§ ASSIGNMENT
For this exercise, reproduce the entries below exactly, but only from the line containing "right shoulder: (680, 88)" through the line containing "right front paw: (660, 168)", both included.

[RAW DATA Boundary: Start]

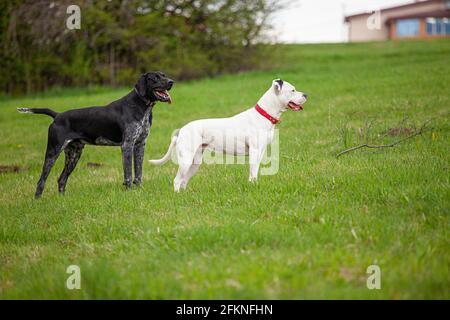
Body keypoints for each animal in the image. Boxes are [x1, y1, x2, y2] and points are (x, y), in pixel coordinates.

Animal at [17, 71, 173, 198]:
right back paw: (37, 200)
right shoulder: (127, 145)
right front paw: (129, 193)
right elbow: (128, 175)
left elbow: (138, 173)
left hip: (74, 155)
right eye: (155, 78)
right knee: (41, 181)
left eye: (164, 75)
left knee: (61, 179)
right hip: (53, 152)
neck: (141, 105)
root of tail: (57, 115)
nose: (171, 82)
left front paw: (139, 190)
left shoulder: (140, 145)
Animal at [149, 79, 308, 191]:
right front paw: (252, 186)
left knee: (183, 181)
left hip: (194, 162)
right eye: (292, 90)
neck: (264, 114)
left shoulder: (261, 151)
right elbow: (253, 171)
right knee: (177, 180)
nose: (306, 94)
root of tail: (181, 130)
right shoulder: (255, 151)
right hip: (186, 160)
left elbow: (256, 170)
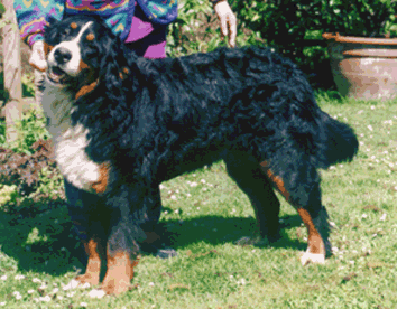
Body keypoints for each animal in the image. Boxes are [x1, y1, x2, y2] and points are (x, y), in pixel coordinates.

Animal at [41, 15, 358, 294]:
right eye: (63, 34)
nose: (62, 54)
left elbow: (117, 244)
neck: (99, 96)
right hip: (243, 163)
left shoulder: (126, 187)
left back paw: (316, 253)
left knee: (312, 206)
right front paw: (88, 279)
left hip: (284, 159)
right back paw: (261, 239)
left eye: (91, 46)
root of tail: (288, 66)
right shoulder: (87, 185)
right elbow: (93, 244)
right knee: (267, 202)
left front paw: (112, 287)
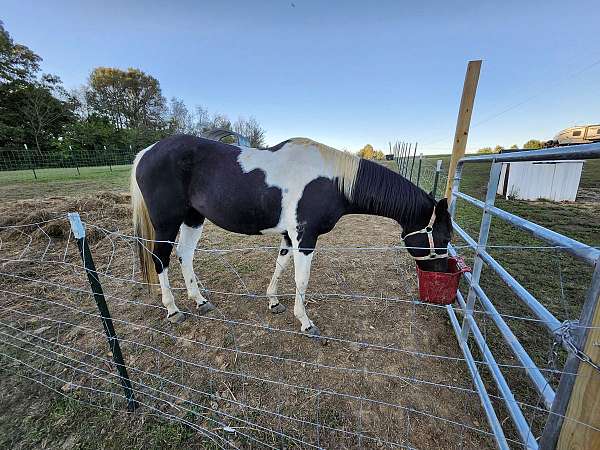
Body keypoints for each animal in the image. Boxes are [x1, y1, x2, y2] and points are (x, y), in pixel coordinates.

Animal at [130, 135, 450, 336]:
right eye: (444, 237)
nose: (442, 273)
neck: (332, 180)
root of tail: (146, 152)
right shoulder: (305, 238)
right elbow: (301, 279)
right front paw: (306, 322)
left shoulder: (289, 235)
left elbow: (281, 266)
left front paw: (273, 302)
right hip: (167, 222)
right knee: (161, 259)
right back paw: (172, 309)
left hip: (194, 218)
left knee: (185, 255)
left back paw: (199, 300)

[RAW DATA Boundary: End]
[RAW DATA Boundary: Start]

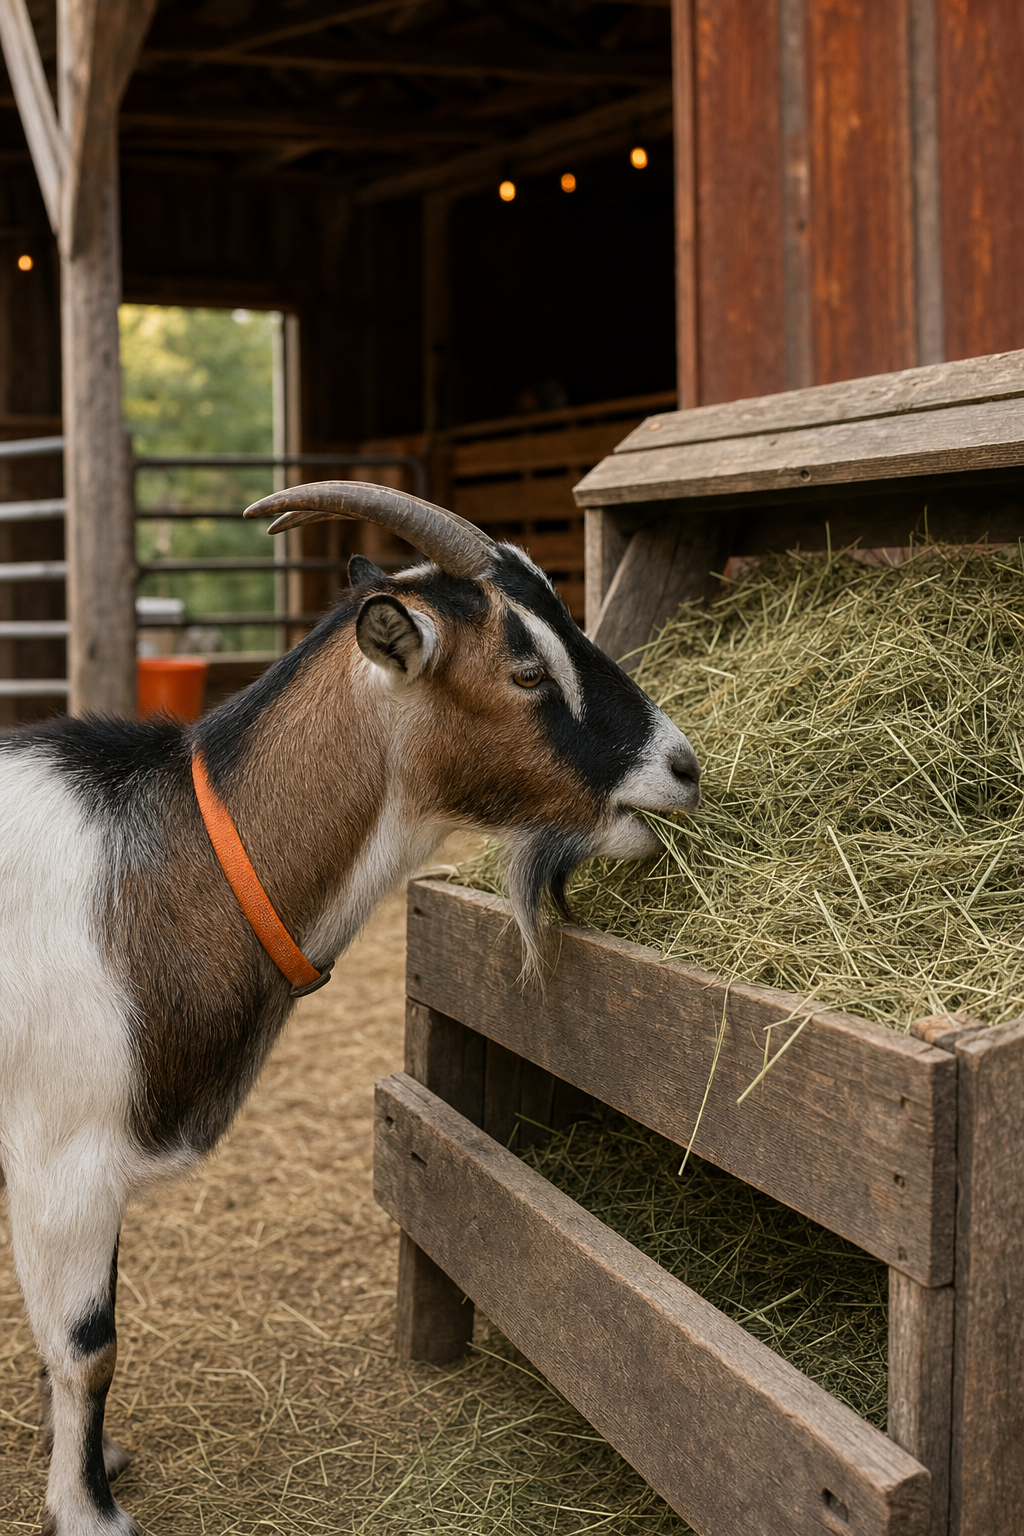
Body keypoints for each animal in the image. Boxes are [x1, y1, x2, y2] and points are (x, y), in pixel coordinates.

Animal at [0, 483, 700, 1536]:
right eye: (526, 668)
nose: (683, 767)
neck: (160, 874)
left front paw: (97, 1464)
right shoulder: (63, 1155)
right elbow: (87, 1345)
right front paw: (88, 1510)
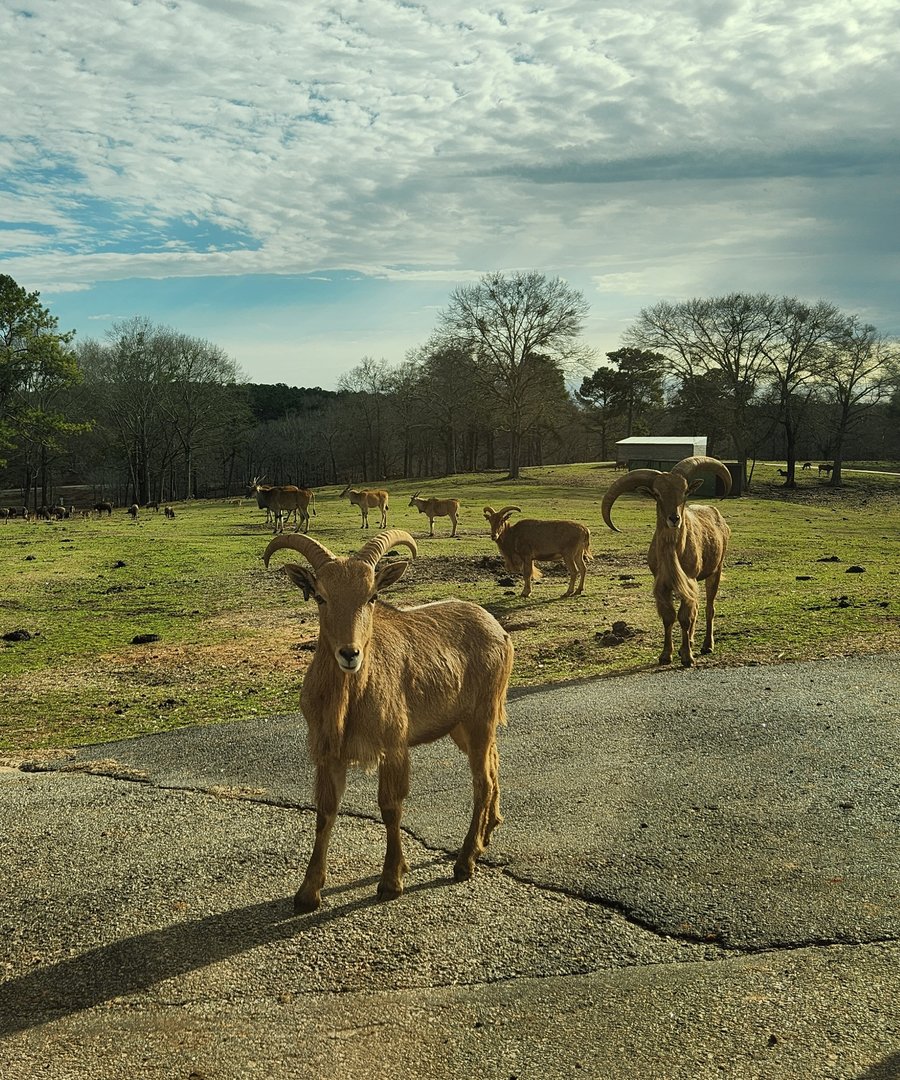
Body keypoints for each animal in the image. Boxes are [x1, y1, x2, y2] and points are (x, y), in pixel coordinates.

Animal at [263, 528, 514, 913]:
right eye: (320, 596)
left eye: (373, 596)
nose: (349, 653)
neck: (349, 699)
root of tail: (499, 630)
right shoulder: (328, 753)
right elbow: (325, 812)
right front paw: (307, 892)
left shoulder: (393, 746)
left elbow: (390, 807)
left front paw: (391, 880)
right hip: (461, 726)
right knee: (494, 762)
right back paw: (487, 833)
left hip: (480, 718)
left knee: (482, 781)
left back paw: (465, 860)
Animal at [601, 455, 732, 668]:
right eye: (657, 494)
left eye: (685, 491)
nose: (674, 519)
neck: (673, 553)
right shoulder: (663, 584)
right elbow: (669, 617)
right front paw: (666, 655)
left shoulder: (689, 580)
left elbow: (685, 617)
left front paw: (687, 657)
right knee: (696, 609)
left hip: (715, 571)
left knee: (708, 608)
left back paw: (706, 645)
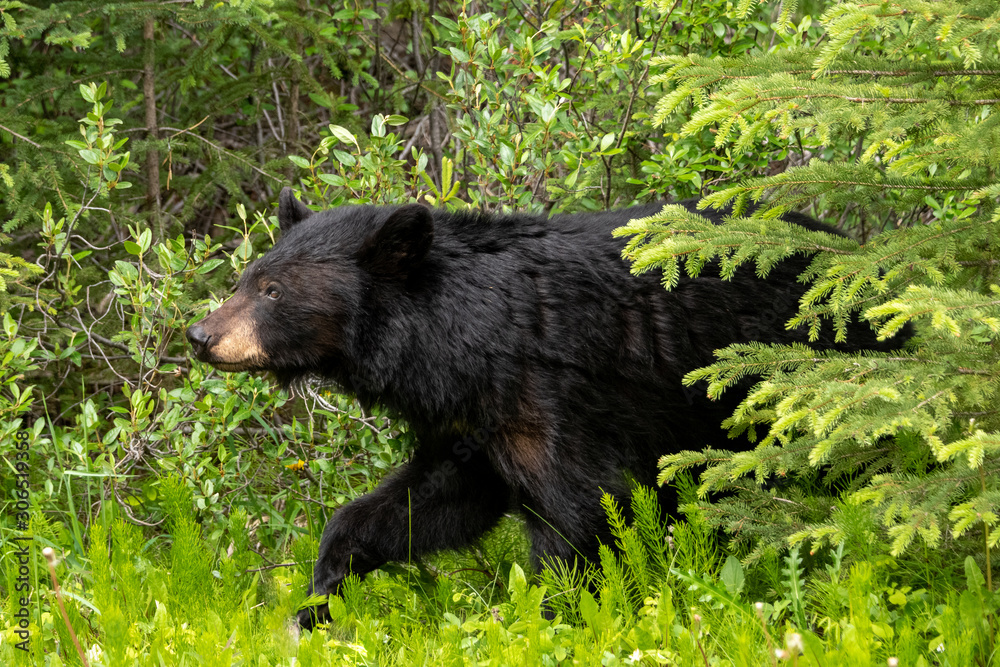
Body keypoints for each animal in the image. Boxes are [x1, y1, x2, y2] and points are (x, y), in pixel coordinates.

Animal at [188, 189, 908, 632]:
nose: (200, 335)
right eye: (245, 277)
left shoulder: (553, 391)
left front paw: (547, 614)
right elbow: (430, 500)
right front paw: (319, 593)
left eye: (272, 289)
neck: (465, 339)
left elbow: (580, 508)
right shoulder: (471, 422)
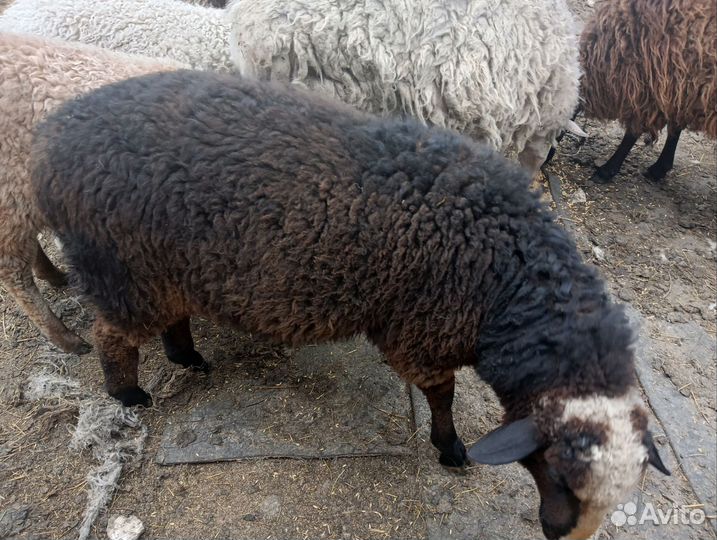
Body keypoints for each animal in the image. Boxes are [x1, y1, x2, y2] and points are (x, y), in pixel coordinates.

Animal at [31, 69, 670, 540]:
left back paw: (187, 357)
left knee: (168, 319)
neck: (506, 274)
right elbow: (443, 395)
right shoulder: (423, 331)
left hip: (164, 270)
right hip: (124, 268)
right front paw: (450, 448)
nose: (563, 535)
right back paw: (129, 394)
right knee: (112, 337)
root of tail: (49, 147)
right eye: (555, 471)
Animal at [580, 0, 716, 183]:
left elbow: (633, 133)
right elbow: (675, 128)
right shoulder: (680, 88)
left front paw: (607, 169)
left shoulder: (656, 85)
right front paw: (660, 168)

[RAW DATA Boundary: End]

§ EXPECTED ANSWER
right shoulder: (680, 88)
left front paw: (607, 169)
left shoulder: (656, 85)
right front paw: (660, 168)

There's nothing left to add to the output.